───── Records provided

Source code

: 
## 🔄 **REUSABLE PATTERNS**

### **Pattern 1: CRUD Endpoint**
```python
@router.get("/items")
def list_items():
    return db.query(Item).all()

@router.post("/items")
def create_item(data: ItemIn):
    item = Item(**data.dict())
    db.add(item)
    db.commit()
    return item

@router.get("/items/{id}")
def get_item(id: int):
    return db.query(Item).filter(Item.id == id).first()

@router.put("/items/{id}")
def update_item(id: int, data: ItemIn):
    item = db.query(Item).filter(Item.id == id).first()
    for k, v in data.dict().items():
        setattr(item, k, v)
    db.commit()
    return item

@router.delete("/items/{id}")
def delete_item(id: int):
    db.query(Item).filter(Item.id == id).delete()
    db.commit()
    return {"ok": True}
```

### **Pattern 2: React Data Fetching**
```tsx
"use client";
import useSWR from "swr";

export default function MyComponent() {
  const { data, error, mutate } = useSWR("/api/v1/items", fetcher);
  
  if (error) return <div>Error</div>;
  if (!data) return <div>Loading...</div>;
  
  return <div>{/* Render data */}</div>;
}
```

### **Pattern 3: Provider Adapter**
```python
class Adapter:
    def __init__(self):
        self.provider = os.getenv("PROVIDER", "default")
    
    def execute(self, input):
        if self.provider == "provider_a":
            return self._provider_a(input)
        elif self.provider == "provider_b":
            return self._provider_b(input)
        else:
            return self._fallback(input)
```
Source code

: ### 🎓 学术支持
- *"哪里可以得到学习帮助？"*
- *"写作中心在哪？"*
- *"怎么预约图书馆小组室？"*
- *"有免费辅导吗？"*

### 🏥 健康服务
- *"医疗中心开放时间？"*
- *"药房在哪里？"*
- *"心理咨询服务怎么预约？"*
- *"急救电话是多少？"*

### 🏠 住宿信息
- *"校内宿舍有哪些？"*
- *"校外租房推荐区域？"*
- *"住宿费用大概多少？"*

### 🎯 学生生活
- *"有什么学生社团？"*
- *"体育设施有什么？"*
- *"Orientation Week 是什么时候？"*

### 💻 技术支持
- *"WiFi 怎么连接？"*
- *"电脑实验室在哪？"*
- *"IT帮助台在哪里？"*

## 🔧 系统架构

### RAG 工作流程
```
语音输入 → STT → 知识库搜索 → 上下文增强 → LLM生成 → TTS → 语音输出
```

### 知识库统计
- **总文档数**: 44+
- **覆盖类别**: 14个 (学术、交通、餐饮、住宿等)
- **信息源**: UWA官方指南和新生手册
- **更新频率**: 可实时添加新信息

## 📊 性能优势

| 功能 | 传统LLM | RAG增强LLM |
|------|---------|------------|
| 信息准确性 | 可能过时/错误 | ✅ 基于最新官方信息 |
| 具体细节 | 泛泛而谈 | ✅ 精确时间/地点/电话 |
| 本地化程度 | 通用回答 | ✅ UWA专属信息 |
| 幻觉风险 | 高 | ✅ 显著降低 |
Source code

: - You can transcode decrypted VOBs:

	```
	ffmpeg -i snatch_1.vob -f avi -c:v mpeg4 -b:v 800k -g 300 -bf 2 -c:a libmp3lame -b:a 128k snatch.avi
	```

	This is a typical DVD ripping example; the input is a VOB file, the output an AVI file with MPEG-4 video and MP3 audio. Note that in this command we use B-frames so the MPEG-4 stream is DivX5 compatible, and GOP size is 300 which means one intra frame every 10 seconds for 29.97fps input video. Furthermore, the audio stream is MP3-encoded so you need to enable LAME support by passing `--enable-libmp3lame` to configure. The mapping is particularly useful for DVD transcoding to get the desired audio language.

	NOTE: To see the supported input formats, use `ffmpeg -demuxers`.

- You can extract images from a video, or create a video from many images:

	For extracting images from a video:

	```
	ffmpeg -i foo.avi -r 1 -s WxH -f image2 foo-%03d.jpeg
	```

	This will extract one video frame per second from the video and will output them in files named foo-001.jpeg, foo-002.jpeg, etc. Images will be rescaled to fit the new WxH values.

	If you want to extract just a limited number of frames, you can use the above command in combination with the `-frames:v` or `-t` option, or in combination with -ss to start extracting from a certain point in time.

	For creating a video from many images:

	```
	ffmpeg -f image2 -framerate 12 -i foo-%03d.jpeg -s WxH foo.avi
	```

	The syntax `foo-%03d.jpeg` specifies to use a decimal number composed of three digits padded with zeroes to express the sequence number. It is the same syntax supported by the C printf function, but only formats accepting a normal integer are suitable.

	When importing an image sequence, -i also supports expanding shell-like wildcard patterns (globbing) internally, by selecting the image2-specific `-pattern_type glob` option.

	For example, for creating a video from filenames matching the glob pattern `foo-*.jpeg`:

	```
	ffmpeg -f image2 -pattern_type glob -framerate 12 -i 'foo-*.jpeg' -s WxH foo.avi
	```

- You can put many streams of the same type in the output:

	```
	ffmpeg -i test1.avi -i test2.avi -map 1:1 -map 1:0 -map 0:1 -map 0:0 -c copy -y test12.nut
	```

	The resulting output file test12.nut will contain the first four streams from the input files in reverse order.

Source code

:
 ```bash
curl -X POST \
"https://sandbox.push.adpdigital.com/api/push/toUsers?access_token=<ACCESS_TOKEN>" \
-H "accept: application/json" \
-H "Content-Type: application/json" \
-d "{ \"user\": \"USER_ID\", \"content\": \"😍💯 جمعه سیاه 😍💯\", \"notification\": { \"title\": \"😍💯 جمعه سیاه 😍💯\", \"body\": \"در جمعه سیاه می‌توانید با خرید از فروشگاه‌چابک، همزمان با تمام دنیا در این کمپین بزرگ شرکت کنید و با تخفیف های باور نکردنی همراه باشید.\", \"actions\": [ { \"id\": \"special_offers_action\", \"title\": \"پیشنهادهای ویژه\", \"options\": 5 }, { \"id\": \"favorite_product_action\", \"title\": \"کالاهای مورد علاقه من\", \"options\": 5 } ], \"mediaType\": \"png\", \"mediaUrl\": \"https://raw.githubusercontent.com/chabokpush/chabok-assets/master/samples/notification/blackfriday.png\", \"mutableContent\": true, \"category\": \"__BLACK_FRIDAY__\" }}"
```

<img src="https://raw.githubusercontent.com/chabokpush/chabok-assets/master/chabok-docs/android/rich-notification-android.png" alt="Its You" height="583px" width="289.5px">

──────────

# Task brief
Transcribe each entry verbatim, leaving none out.

# Your solution
Source code

: 
## 🔄 **REUSABLE PATTERNS**

### **Pattern 1: CRUD Endpoint**
```python
@router.get("/items")
def list_items():
    return db.query(Item).all()

@router.post("/items")
def create_item(data: ItemIn):
    item = Item(**data.dict())
    db.add(item)
    db.commit()
    return item

@router.get("/items/{id}")
def get_item(id: int):
    return db.query(Item).filter(Item.id == id).first()

@router.put("/items/{id}")
def update_item(id: int, data: ItemIn):
    item = db.query(Item).filter(Item.id == id).first()
    for k, v in data.dict().items():
        setattr(item, k, v)
    db.commit()
    return item

@router.delete("/items/{id}")
def delete_item(id: int):
    db.query(Item).filter(Item.id == id).delete()
    db.commit()
    return {"ok": True}
```

### **Pattern 2: React Data Fetching**
```tsx
"use client";
import useSWR from "swr";

export default function MyComponent() {
  const { data, error, mutate } = useSWR("/api/v1/items", fetcher);
  
  if (error) return <div>Error</div>;
  if (!data) return <div>Loading...</div>;
  
  return <div>{/* Render data */}</div>;
}
```

### **Pattern 3: Provider Adapter**
```python
class Adapter:
    def __init__(self):
        self.provider = os.getenv("PROVIDER", "default")
    
    def execute(self, input):
        if self.provider == "provider_a":
            return self._provider_a(input)
        elif self.provider == "provider_b":
            return self._provider_b(input)
        else:
            return self._fallback(input)
```
Source code

: ### 🎓 学术支持
- *"哪里可以得到学习帮助？"*
- *"写作中心在哪？"*
- *"怎么预约图书馆小组室？"*
- *"有免费辅导吗？"*

### 🏥 健康服务
- *"医疗中心开放时间？"*
- *"药房在哪里？"*
- *"心理咨询服务怎么预约？"*
- *"急救电话是多少？"*

### 🏠 住宿信息
- *"校内宿舍有哪些？"*
- *"校外租房推荐区域？"*
- *"住宿费用大概多少？"*

### 🎯 学生生活
- *"有什么学生社团？"*
- *"体育设施有什么？"*
- *"Orientation Week 是什么时候？"*

### 💻 技术支持
- *"WiFi 怎么连接？"*
- *"电脑实验室在哪？"*
- *"IT帮助台在哪里？"*

## 🔧 系统架构

### RAG 工作流程
```
语音输入 → STT → 知识库搜索 → 上下文增强 → LLM生成 → TTS → 语音输出
```

### 知识库统计
- **总文档数**: 44+
- **覆盖类别**: 14个 (学术、交通、餐饮、住宿等)
- **信息源**: UWA官方指南和新生手册
- **更新频率**: 可实时添加新信息

## 📊 性能优势

| 功能 | 传统LLM | RAG增强LLM |
|------|---------|------------|
| 信息准确性 | 可能过时/错误 | ✅ 基于最新官方信息 |
| 具体细节 | 泛泛而谈 | ✅ 精确时间/地点/电话 |
| 本地化程度 | 通用回答 | ✅ UWA专属信息 |
| 幻觉风险 | 高 | ✅ 显著降低 |
Source code

: - You can transcode decrypted VOBs:

	```
	ffmpeg -i snatch_1.vob -f avi -c:v mpeg4 -b:v 800k -g 300 -bf 2 -c:a libmp3lame -b:a 128k snatch.avi
	```

	This is a typical DVD ripping example; the input is a VOB file, the output an AVI file with MPEG-4 video and MP3 audio. Note that in this command we use B-frames so the MPEG-4 stream is DivX5 compatible, and GOP size is 300 which means one intra frame every 10 seconds for 29.97fps input video. Furthermore, the audio stream is MP3-encoded so you need to enable LAME support by passing `--enable-libmp3lame` to configure. The mapping is particularly useful for DVD transcoding to get the desired audio language.

	NOTE: To see the supported input formats, use `ffmpeg -demuxers`.

- You can extract images from a video, or create a video from many images:

	For extracting images from a video:

	```
	ffmpeg -i foo.avi -r 1 -s WxH -f image2 foo-%03d.jpeg
	```

	This will extract one video frame per second from the video and will output them in files named foo-001.jpeg, foo-002.jpeg, etc. Images will be rescaled to fit the new WxH values.

	If you want to extract just a limited number of frames, you can use the above command in combination with the `-frames:v` or `-t` option, or in combination with -ss to start extracting from a certain point in time.

	For creating a video from many images:

	```
	ffmpeg -f image2 -framerate 12 -i foo-%03d.jpeg -s WxH foo.avi
	```

	The syntax `foo-%03d.jpeg` specifies to use a decimal number composed of three digits padded with zeroes to express the sequence number. It is the same syntax supported by the C printf function, but only formats accepting a normal integer are suitable.

	When importing an image sequence, -i also supports expanding shell-like wildcard patterns (globbing) internally, by selecting the image2-specific `-pattern_type glob` option.

	For example, for creating a video from filenames matching the glob pattern `foo-*.jpeg`:

	```
	ffmpeg -f image2 -pattern_type glob -framerate 12 -i 'foo-*.jpeg' -s WxH foo.avi
	```

- You can put many streams of the same type in the output:

	```
	ffmpeg -i test1.avi -i test2.avi -map 1:1 -map 1:0 -map 0:1 -map 0:0 -c copy -y test12.nut
	```

	The resulting output file test12.nut will contain the first four streams from the input files in reverse order.

Source code

:
 ```bash
curl -X POST \
"https://sandbox.push.adpdigital.com/api/push/toUsers?access_token=<ACCESS_TOKEN>" \
-H "accept: application/json" \
-H "Content-Type: application/json" \
-d "{ \"user\": \"USER_ID\", \"content\": \"😍💯 جمعه سیاه 😍💯\", \"notification\": { \"title\": \"😍💯 جمعه سیاه 😍💯\", \"body\": \"در جمعه سیاه می‌توانید با خرید از فروشگاه‌چابک، همزمان با تمام دنیا در این کمپین بزرگ شرکت کنید و با تخفیف های باور نکردنی همراه باشید.\", \"actions\": [ { \"id\": \"special_offers_action\", \"title\": \"پیشنهادهای ویژه\", \"options\": 5 }, { \"id\": \"favorite_product_action\", \"title\": \"کالاهای مورد علاقه من\", \"options\": 5 } ], \"mediaType\": \"png\", \"mediaUrl\": \"https://raw.githubusercontent.com/chabokpush/chabok-assets/master/samples/notification/blackfriday.png\", \"mutableContent\": true, \"category\": \"__BLACK_FRIDAY__\" }}"
```

<img src="https://raw.githubusercontent.com/chabokpush/chabok-assets/master/chabok-docs/android/rich-notification-android.png" alt="Its You" height="583px" width="289.5px">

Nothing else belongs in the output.